Read comments by Introduction to Linguistics 110 students about the professor, and their coursework.

Linguists do not necessarily teach or know many foreign languages, although it helps, but they ask questions about how LANGUAGE works such as: What does LANGUAGE usage indicate about speakers? How is LANGUAGE related to our mind? How did LANGUAGE originate? Why does LANGUAGE change and what triggers the change? How do speakers use LANGUAGE to advance their position in society? Why do LANGUAGES enter into political conflicts and peace negotiations? And so on. Their focus is on LANGUAGE as inseparable from us, speakers, defining and molding us as we use and change it to suit our needs.

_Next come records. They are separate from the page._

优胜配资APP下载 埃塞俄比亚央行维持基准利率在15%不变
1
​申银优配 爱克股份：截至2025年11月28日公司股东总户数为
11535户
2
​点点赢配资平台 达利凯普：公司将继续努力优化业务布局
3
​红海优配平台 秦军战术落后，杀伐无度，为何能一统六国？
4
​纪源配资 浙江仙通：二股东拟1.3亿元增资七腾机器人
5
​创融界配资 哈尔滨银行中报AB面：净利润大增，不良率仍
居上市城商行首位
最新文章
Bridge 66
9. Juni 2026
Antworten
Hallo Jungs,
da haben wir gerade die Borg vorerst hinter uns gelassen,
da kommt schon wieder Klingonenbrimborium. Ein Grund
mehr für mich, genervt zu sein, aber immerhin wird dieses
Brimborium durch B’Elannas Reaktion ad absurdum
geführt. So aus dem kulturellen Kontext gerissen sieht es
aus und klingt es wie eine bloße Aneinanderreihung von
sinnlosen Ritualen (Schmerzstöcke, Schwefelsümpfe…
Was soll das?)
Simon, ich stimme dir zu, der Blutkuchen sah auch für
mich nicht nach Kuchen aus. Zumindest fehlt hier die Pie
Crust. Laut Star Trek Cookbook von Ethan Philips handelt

Linguists approach LANGUAGE as a system of hierarchically arranged structures that pattern with meanings. At the same time, linguists readily admit that LANGUAGE is an unknown phenomenon, always in a state of flux, renewing itself from within as well as the outside.

Linguists are ecologists who describe dying LANGUAGES and strive to preserve them. They carry around notebooks to record advertisements, accents, grammatical "mistakes"... and force their students to do the same.

Linguists are interested in the slang of high school students as well as in reconstructing the language of the Indo-European homeland, in literary standards as well as everyday vernaculars.